# Exercise instructions
Retype the lines of the data from the line containing "order: Lepidoptera" through the end of the data, including both ends.

Dataset records:
────────────────────

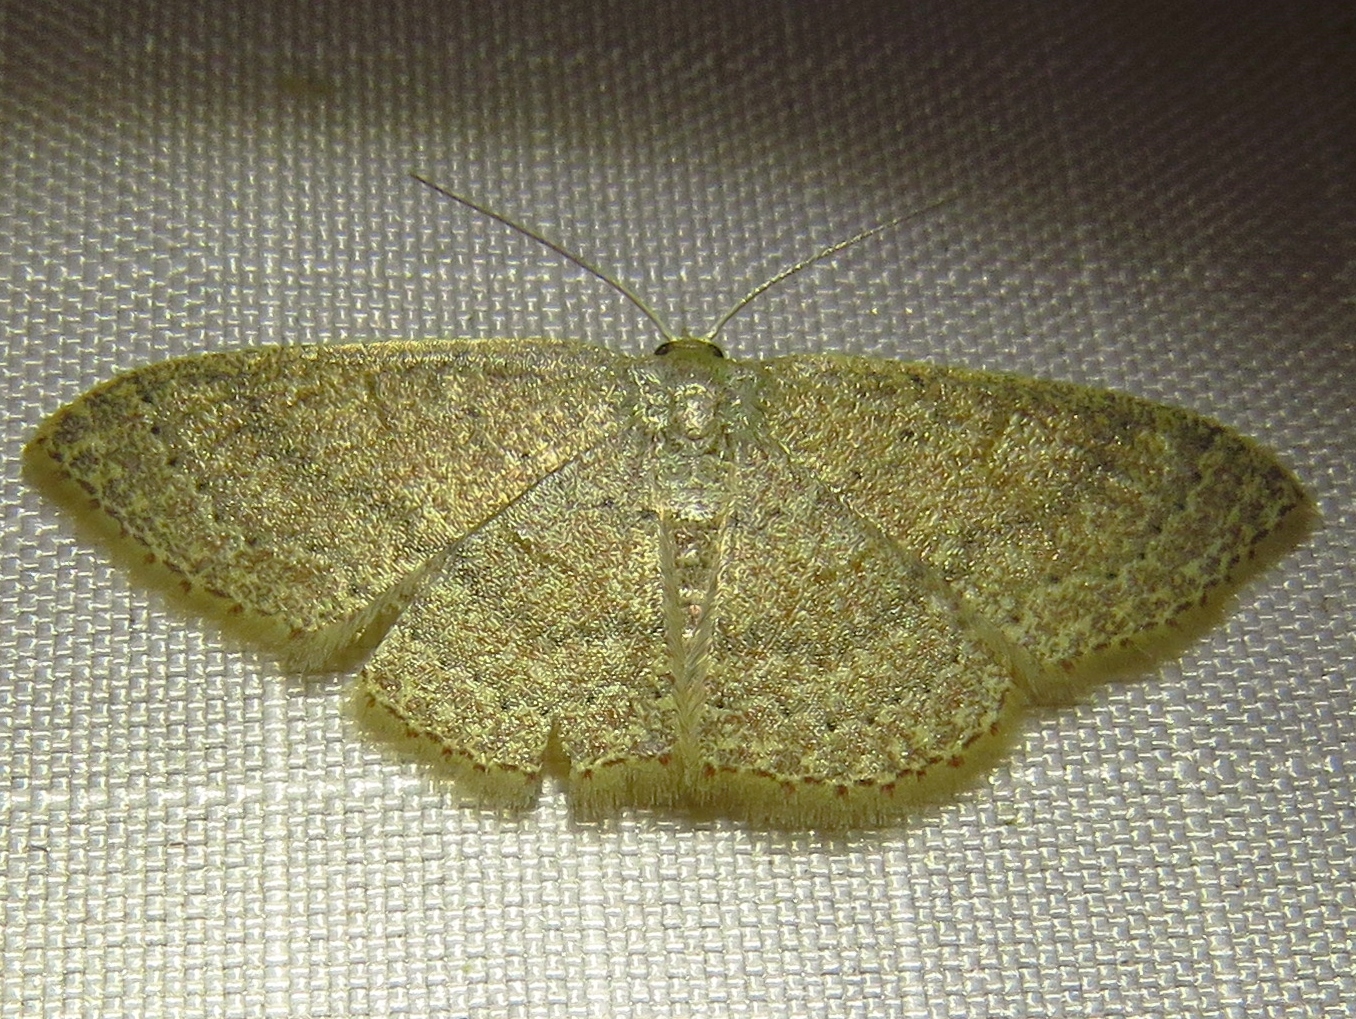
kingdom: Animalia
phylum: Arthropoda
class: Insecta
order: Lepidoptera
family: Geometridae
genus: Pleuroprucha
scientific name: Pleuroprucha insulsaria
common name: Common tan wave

────────────────────

# Result
order: Lepidoptera
family: Geometridae
genus: Pleuroprucha
scientific name: Pleuroprucha insulsaria
common name: Common tan wave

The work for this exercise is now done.